Apparently, as per Commit charge is 100% full but physical memory is just 60% when using no page file and http://brandonlive.com/2010/02/21/measuring-memory-usage-in-windows-7/, the Commit numbers in Windows 7 Windows Task Manager include both the physical and the swap memory, and count the virtual memory that has been allocated, but not necessarily has ever been used yet (i.e. not necessarily backed up by any physical source).

As such, is there a way to know the actual swap usage on the system? Simply subtracting physical memory from the Commit numbers won't work, as it apparently includes this unused-but-allocated space, too.

I mean, Windows 7 is supposedly a modern operating system; surely it must have the functionality to see how much of the swap space is actually presently being utilised, right?


1 Answer 1


The Performance Monitor (perfmon.exe) has counters for the page file usage.

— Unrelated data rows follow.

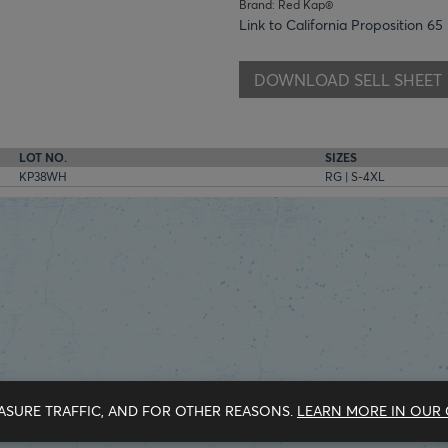
Brand: Red Kap®
Link to California Proposition 65
DOWNLOAD SELL SHEET
LOT NO.
SIZES
KP38WH
RG | S-4XL
ASURE TRAFFIC, AND FOR OTHER REASONS.
LEARN MORE IN OUR 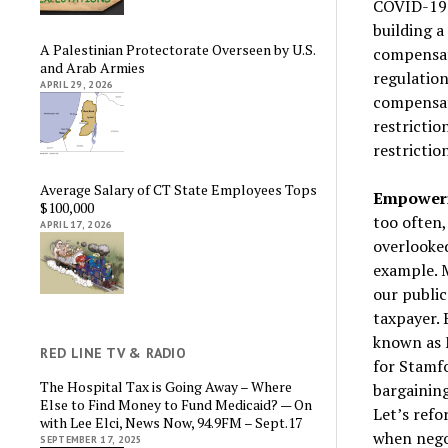
COVID-19.
building a
A Palestinian Protectorate Overseen by U.S.
compensat
and Arab Armies
regulation
APRIL 29, 2026
compensat
restrictio
restrictio
Average Salary of CT State Employees Tops
Empowerin
$100,000
too often,
APRIL 17, 2026
overlooke
example. M
our publi
taxpayer. 
known as M
RED LINE TV & RADIO
for Stamfo
The Hospital Tax is Going Away – Where
bargaining
Else to Find Money to Fund Medicaid? — On
Let’s ref
with Lee Elci, News Now, 94.9FM – Sept.17
when negot
SEPTEMBER 17, 2025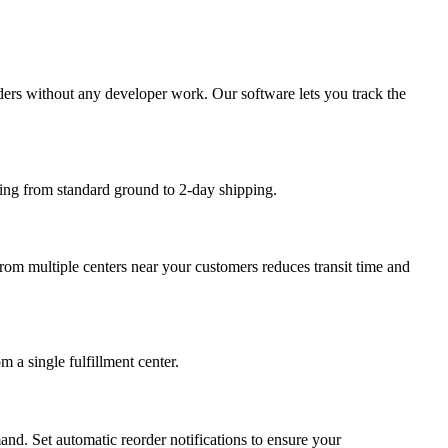
rders without any developer work. Our software lets you track the
nging from standard ground to 2-day shipping.
 from multiple centers near your customers reduces transit time and
 a single fulfillment center.
nd. Set automatic reorder notifications to ensure your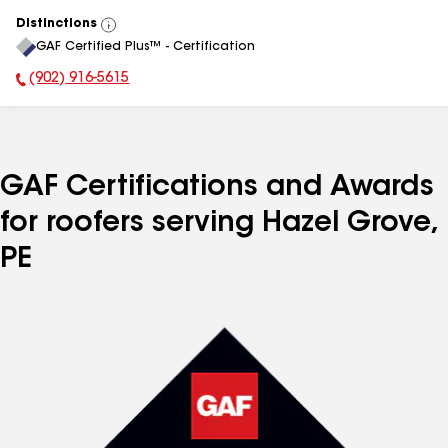
Distinctions
View
GAF Certified Plus™ - Certification
All
(902) 916-5615
Phone Number:
GAF Certifications and Awards
for roofers serving Hazel Grove,
PE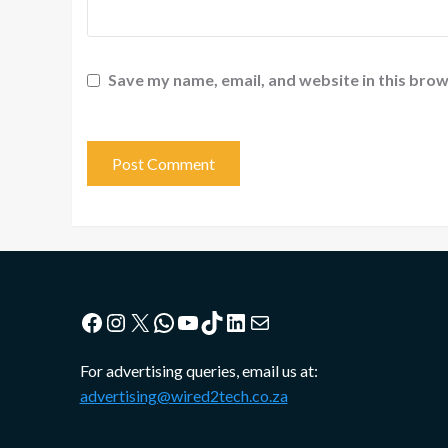
Save my name, email, and website in this brow
Facebook
Instagram
X
WhatsApp
YouTube
TikTok
LinkedIn
Mail
For advertising queries, email us at:
advertising@wired2tech.co.za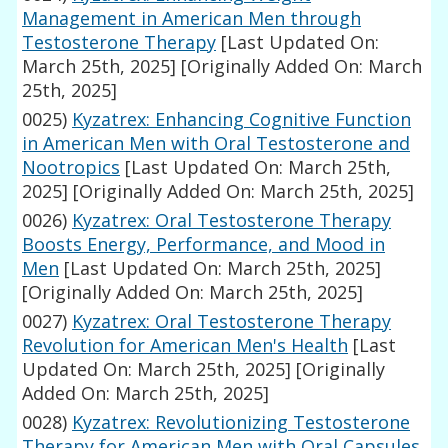
Management in American Men through
Testosterone Therapy
[Last Updated On:
March 25th, 2025]
[Originally Added On: March
25th, 2025]
0025)
Kyzatrex: Enhancing Cognitive Function
in American Men with Oral Testosterone and
Nootropics
[Last Updated On: March 25th,
2025]
[Originally Added On: March 25th, 2025]
0026)
Kyzatrex: Oral Testosterone Therapy
Boosts Energy, Performance, and Mood in
Men
[Last Updated On: March 25th, 2025]
[Originally Added On: March 25th, 2025]
0027)
Kyzatrex: Oral Testosterone Therapy
Revolution for American Men's Health
[Last
Updated On: March 25th, 2025]
[Originally
Added On: March 25th, 2025]
0028)
Kyzatrex: Revolutionizing Testosterone
Therapy for American Men with Oral Capsules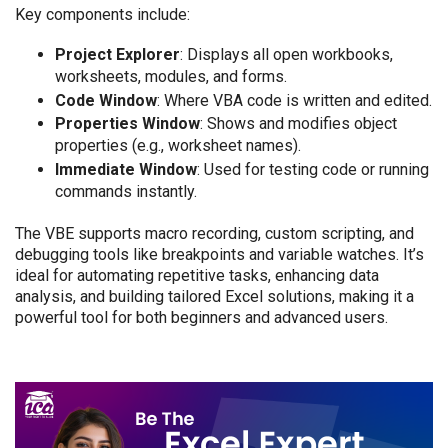
Key components include:
Project Explorer
: Displays all open workbooks,
worksheets, modules, and forms.
Code Window
: Where VBA code is written and edited.
Properties Window
: Shows and modifies object
properties (e.g., worksheet names).
Immediate Window
: Used for testing code or running
commands instantly.
The VBE supports macro recording, custom scripting, and
debugging tools like breakpoints and variable watches. It’s
ideal for automating repetitive tasks, enhancing data
analysis, and building tailored Excel solutions, making it a
powerful tool for both beginners and advanced users.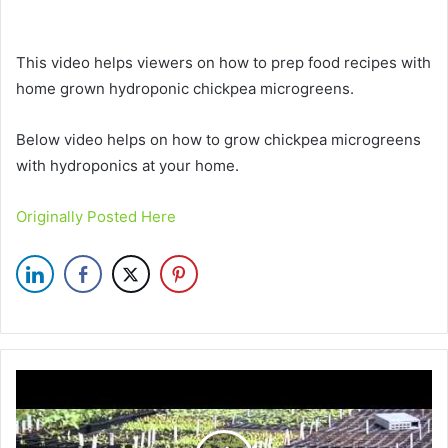
This video helps viewers on how to prep food recipes with
home grown hydroponic chickpea microgreens.
Below video helps on how to grow chickpea microgreens
with hydroponics at your home.
Originally Posted Here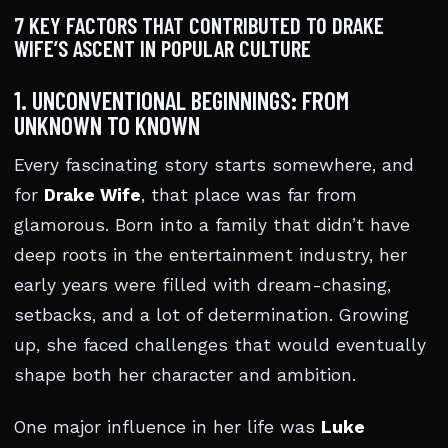
7 KEY FACTORS THAT CONTRIBUTED TO DRAKE
WIFE’S ASCENT IN POPULAR CULTURE
1. UNCONVENTIONAL BEGINNINGS: FROM
UNKNOWN TO KNOWN
Every fascinating story starts somewhere, and
for
Drake Wife
, that place was far from
glamorous. Born into a family that didn’t have
deep roots in the entertainment industry, her
early years were filled with dream-chasing,
setbacks, and a lot of determination. Growing
up, she faced challenges that would eventually
shape both her character and ambition.
One major influence in her life was
Luke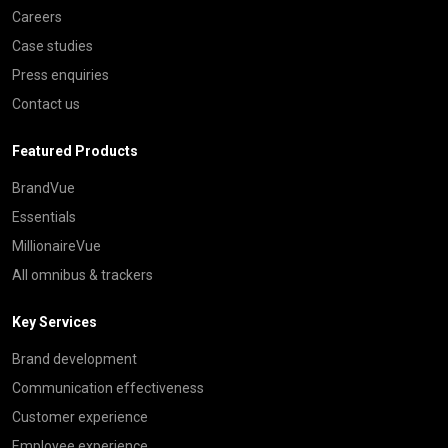
Careers
Case studies
Press enquiries
Contact us
Featured Products
BrandVue
Essentials
MillionaireVue
All omnibus & trackers
Key Services
Brand development
Communication effectiveness
Customer experience
Employee experience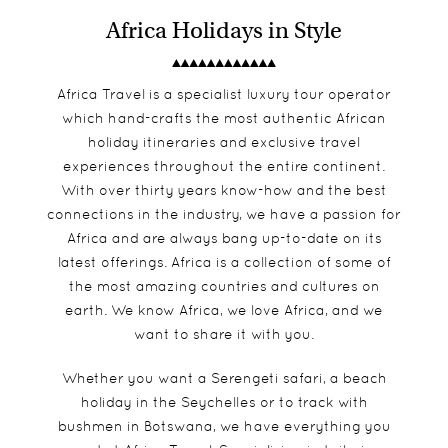
Africa Holidays in Style
Africa Travel is a specialist luxury tour operator
which hand-crafts the most authentic African
holiday itineraries and exclusive travel
experiences throughout the entire continent.
With over thirty years know-how and the best
connections in the industry, we have a passion for
Africa and are always bang up-to-date on its
latest offerings. Africa is a collection of some of
the most amazing countries and cultures on
earth. We know Africa, we love Africa, and we
want to share it with you.
Whether you want a
Serengeti safari
, a beach
holiday in the
Seychelles
or to track with
bushmen in
Botswana
, we have everything you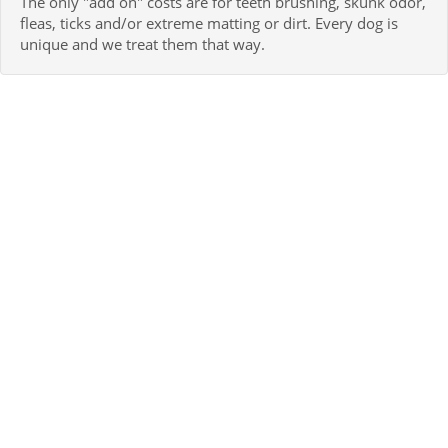
The only "add on" costs are for teeth brushing, skunk odor,
fleas, ticks and/or extreme matting or dirt. Every dog is
unique and we treat them that way.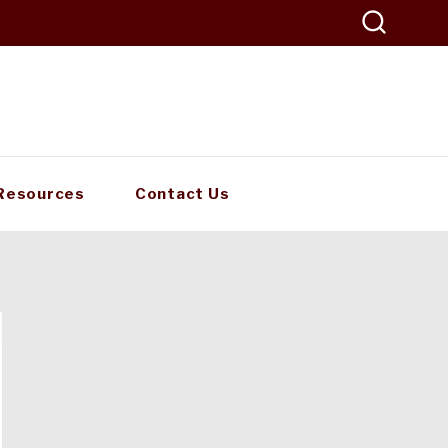
Resources
Contact Us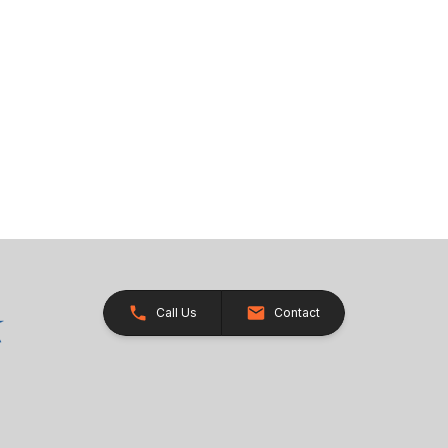
Call Us
Contact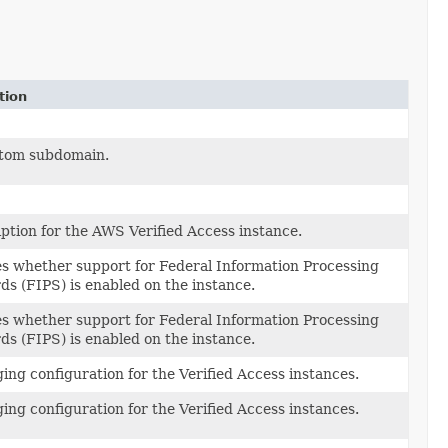
tion
tom subdomain.
iption for the AWS Verified Access instance.
es whether support for Federal Information Processing
ds (FIPS) is enabled on the instance.
es whether support for Federal Information Processing
ds (FIPS) is enabled on the instance.
ing configuration for the Verified Access instances.
ing configuration for the Verified Access instances.
gurations)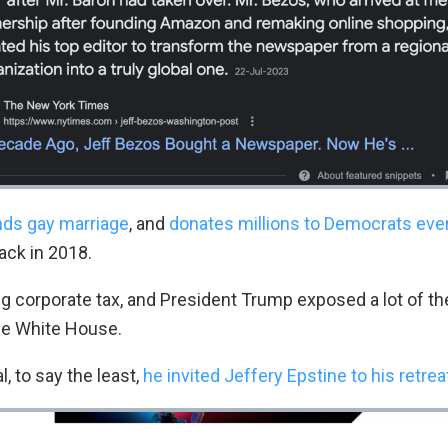
ds gay marriage
, and
donates millions to Democrats ever
ack in 2018.
g corporate tax, and President Trump exposed a lot of the
he White House.
l, to say the least,
he invited Jeffery Epstine to his retrea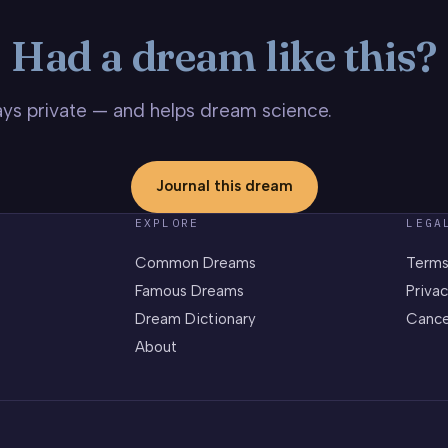
Had a dream like this?
stays private — and helps dream science.
Journal this dream
EXPLORE
LEGA
Common Dreams
Terms
Famous Dreams
Privac
Dream Dictionary
Cance
About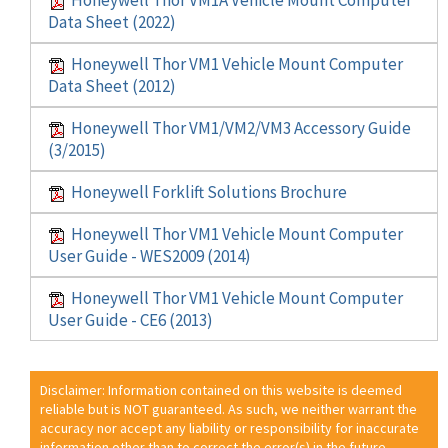
Data Sheet (2022)
Honeywell Thor VM1 Vehicle Mount Computer
Data Sheet (2012)
Honeywell Thor VM1/VM2/VM3 Accessory Guide
(3/2015)
Honeywell Forklift Solutions Brochure
Honeywell Thor VM1 Vehicle Mount Computer
User Guide - WES2009 (2014)
Honeywell Thor VM1 Vehicle Mount Computer
User Guide - CE6 (2013)
Disclaimer: Information contained on this website is deemed
reliable but is NOT guaranteed. As such, we neither warrant the
accuracy nor accept any liability or responsibility for inaccurate
information other than to correct the error(s) in the future.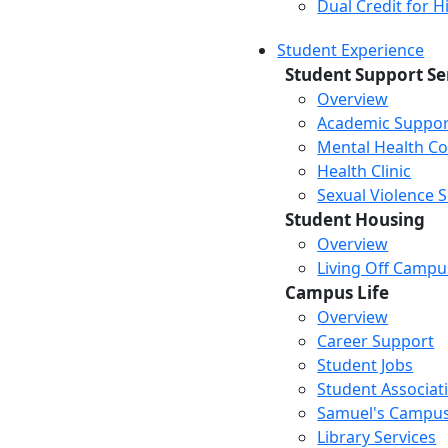
Dual Credit for 
Student Experience
Student Support Se
Overview
Academic Suppor
Mental Health Co
Health Clinic
Sexual Violence 
Student Housing
Overview
Living Off Campu
Campus Life
Overview
Career Support
Student Jobs
Student Associat
Samuel's Campus
Library Services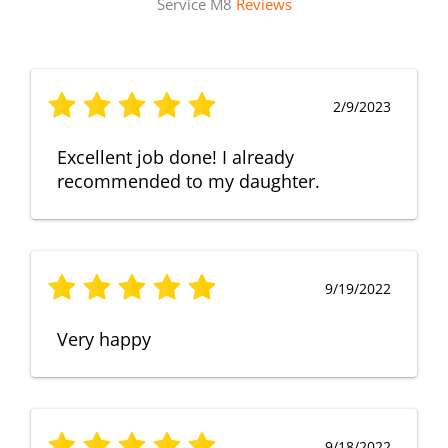
Service M8
Reviews
2/9/2023
Excellent job done! I already
recommended to my daughter.
9/19/2022
Very happy
9/18/2022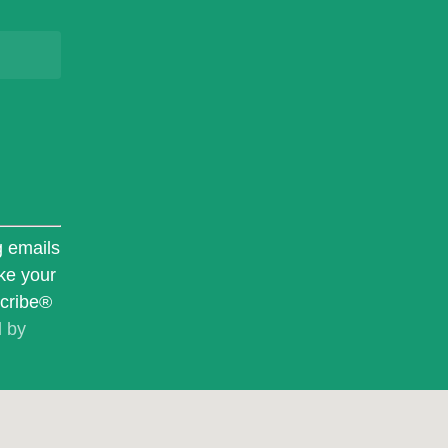
g emails
ke your
scribe®
d by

  1. Load it up by either running "perfmon" on a command line, or by selecting "Performance Monitor" under Administrative Tools.
  2. Expand "Monitoring Tools" in the left column and select "Performance Monitor."
  3. Right-click on the graph to the right and select, "Add Counters."
  4. Scroll down the list of available counters to "Paging File."
  5. Click on the down-arrow icon to the right of "Paging File."
  6. Click on "% Usage" under "Paging File" and then click the "Add" button to put the counter under the "Added counters" list on the right.
  7. Click the "OK" button.

The graph will now contain a line for the page file utilization percentage.

  • 4
    Sorry, forgot to add that you can also get numeric results and add to scripts by using PowerShell: Get-Counter '\Paging File(*)\% Usage'
    – Memitim
    May 21, 2015 at 3:20
  • that seems a bit too complicated, especially considering that the upper limit is flexible and not set in stone. is there a way to get a number in GB or MB, instead of percentage points? also, is it the actual usage, or merely the commit minus the physical amount of DDR3?
    – cnst
    May 21, 2015 at 3:23
  • 3
    Should be actual usage. "Should" because it is a black box check, so no way to verify the source, but it appears accurate in testing. As for getting a numeric quantity, either multiply the % usage by the page file size or get total page file usage of all processes in bytes: get-counter '\Process(_total)\Page File Bytes'
    – Memitim
    May 21, 2015 at 3:35
  • Where do I input the code as you provide? Also, what kind of testing did you do -- did you try to allocate several gigs of RAM, to see Commit grow by said number (and exceed physical memory), but the Paging File counter remain the same?
    – cnst
    May 21, 2015 at 3:40
  • 1
    You can either open a PowerShell command window and run the commands, or you can open a regular command window, type "powershell", and then type the command; i.e. powershell 'get-counter '\Process(*)\Page File Bytes'. You can also just type "powershell" by itself and hit enter to have the command window change to the PowerShell shell.